Weight? Alas, the SLT was a bowling ball, at 14 pounds!
What the Compaq SLT did was prove to the world that portability was possible. A laptop computer was designed to feature everything a desktop computer could, and run on batteries for an hour or so. Yeah, believe it or not, people were delighted.
Calculating laptop weight: The missing pieces
When computer companies specify the weights of their laptops, I’m certain that they do it under ideal conditions, possibly on the moon or at another location where gravity is weak. The advertised weight is, as they say, "for comparison purposes only."
Commonly left out of the laptop’s weight specs is the power brick, the AC adapter that connects the laptop to a wall socket. When the laptop isn’t running on batteries, you need the power brick to supply the thing with juice, so the power brick is a required accessory – something you have to tote with you if you plan to take the laptop on an extended trip.
Back when laptops were novel, the advertisements never disclosed how much the power brick weighed – sometimes half as much as the laptop itself! Either that or the power brick was even bulkier than the laptop, as shown in the figure, in the obnoxiously big Dell 320LT power brick (and its cumbersome 30-minute batteries). Lugging around those items isn’t convenient. Things are better today.
The search for light
Just because the marketing department labeled the computer a laptop didn’t mean that it was sleek and lightweight. For a while there, it seemed like anyone could get away with calling a portable PC a laptop, despite the computer’s weight of up to 20 pounds – which is enough to crush any lap, not to mention kneecaps.

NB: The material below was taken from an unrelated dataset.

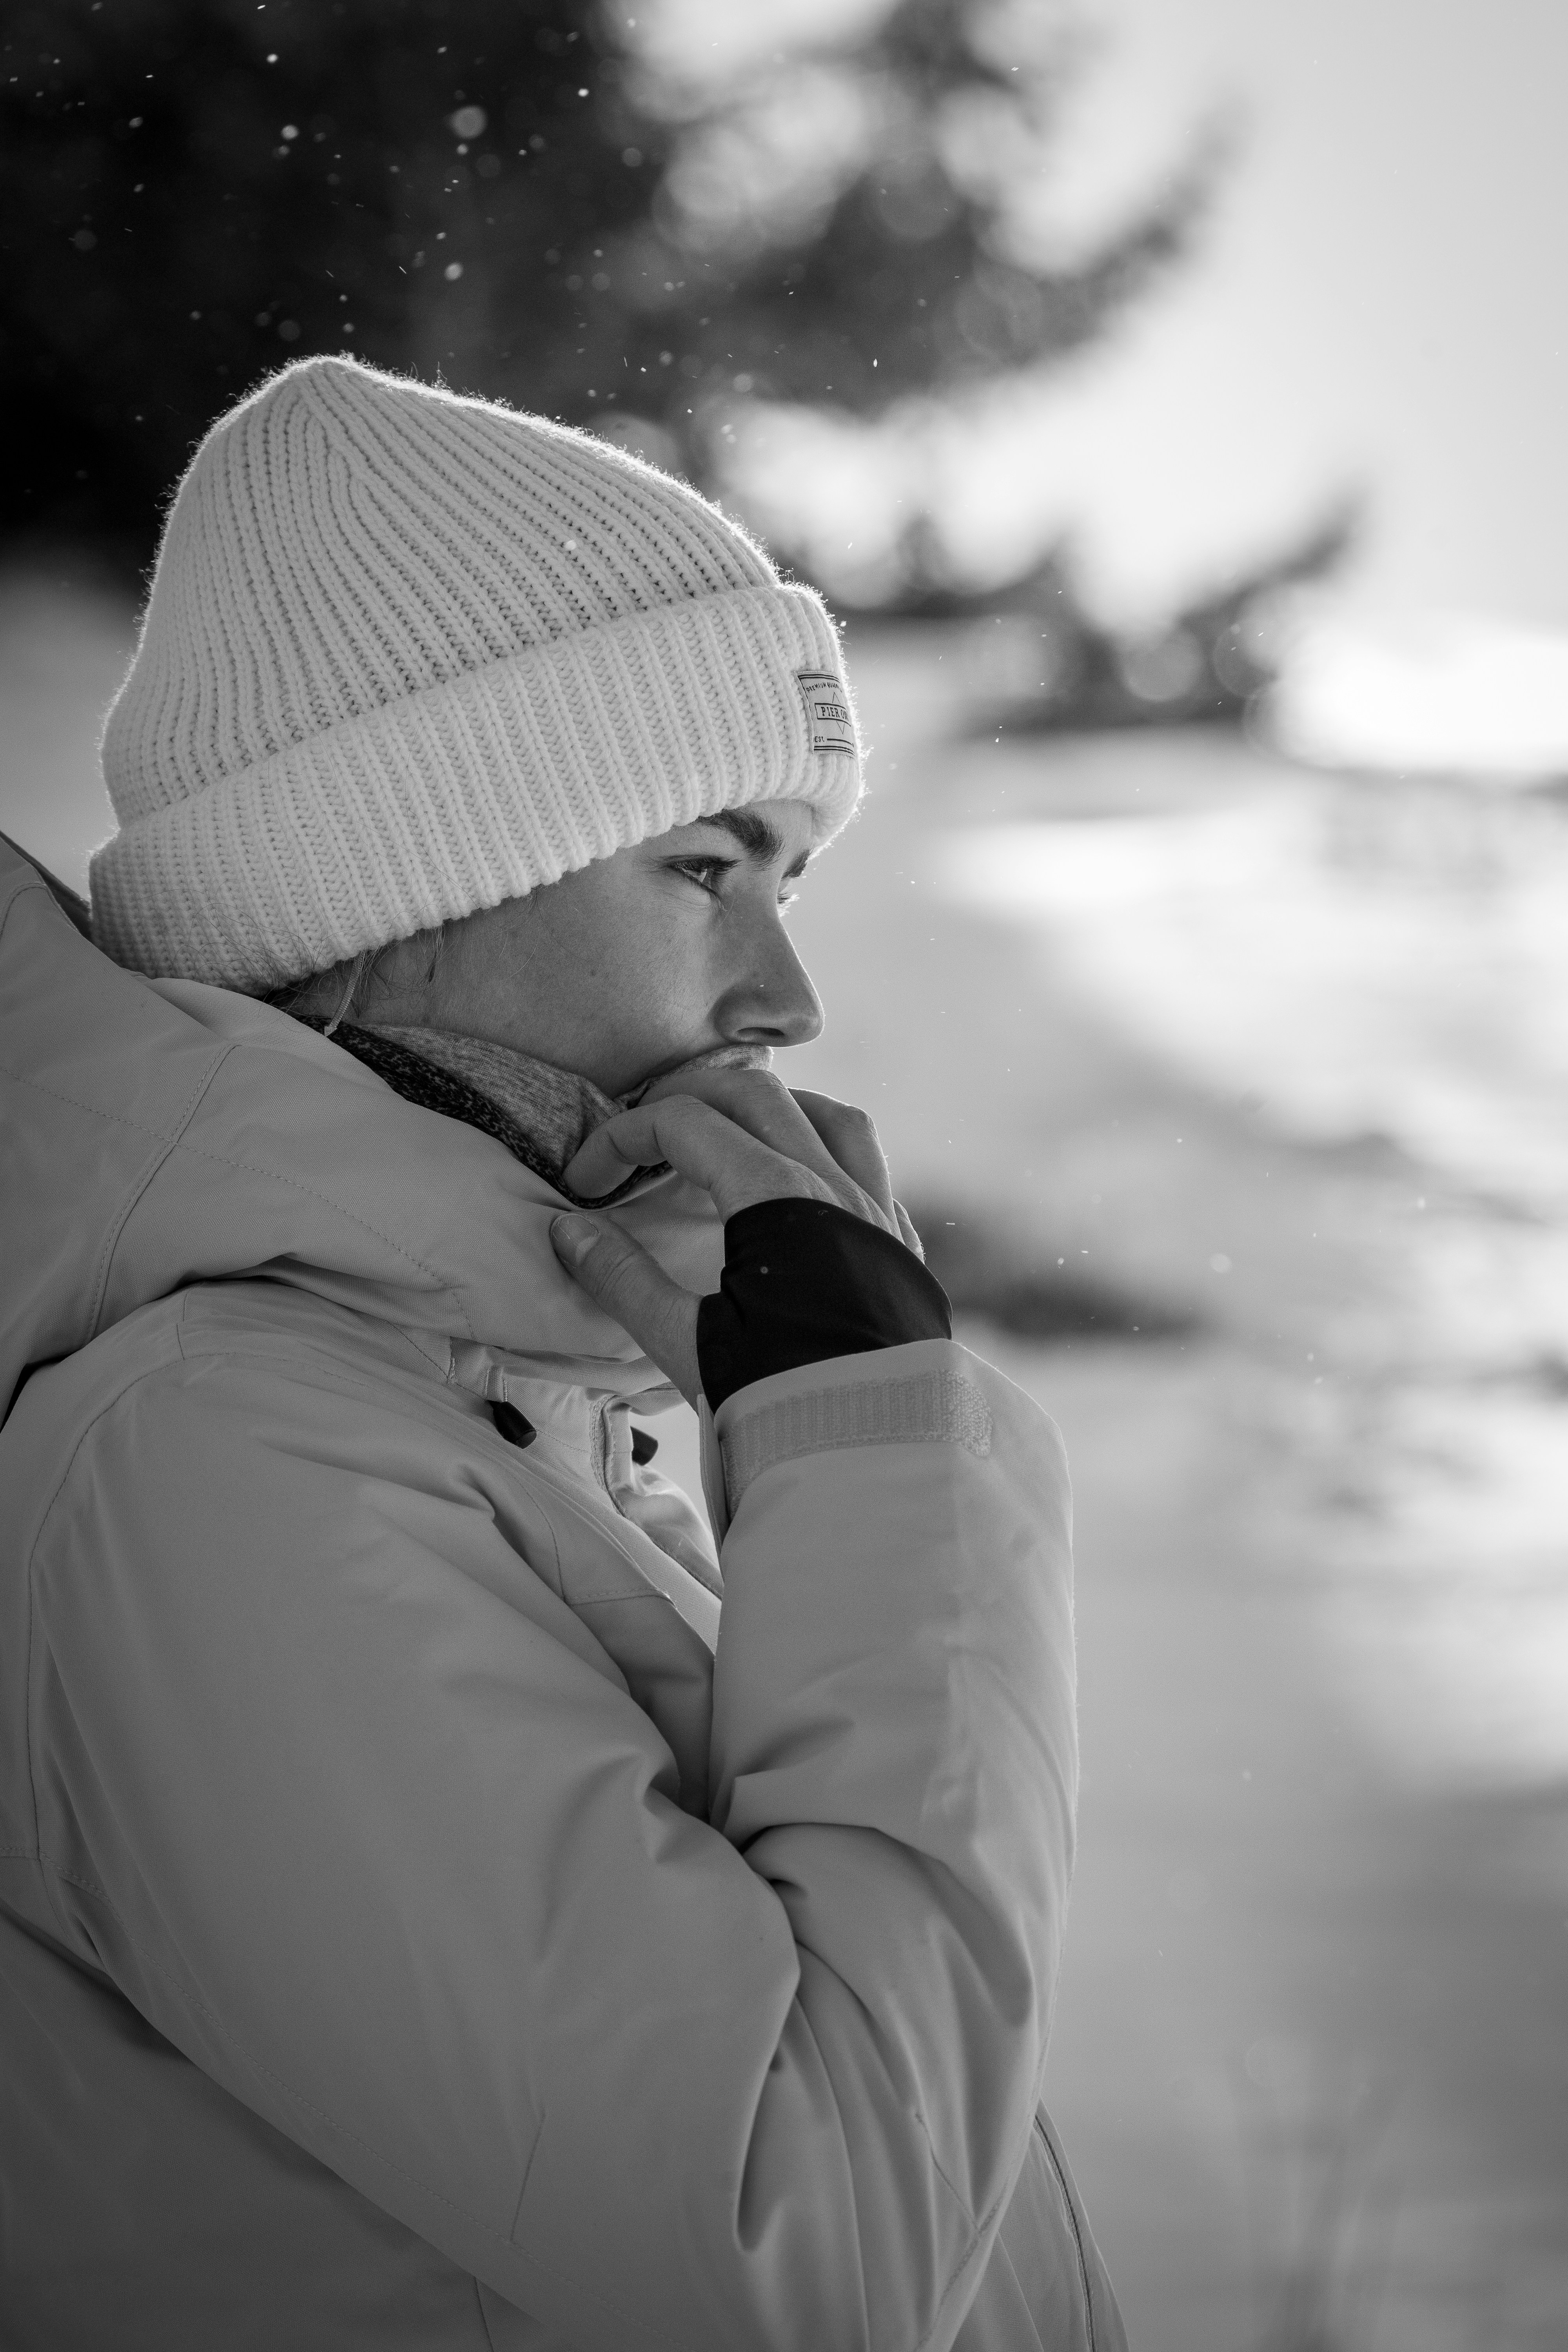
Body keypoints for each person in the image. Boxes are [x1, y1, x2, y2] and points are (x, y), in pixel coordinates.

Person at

In the fall of 1989, NEC showed that it could think outside the laptop box when it introduced the UltraLite laptop, shown in Figure 1-6.
Figure 1-6: The NEC UltraLite.
The UltraLite featured a full-size screen and keyboard but no disk drives or other moving parts! It used battery-backed-up memory to serve as a silicon disk, similar to today’s solid-state drives (SSDs). The silicon disk stored 1 or 2MB of data – which was plenty back in those days.
As was required of all laptops, the UltraLite featured a modem, and it could talk with a desktop computer by using a special cable. Included with the UltraLite was software that would let it easily exchange files and programs with a desktop PC.
The weight? Yes, the UltraLite lived up to its name and weighed in at just under 5 pounds – a feather compared to the obese laptops of the day. And the battery lasted a whopping two hours, thanks mostly to the UltraLite’s lack of moving parts.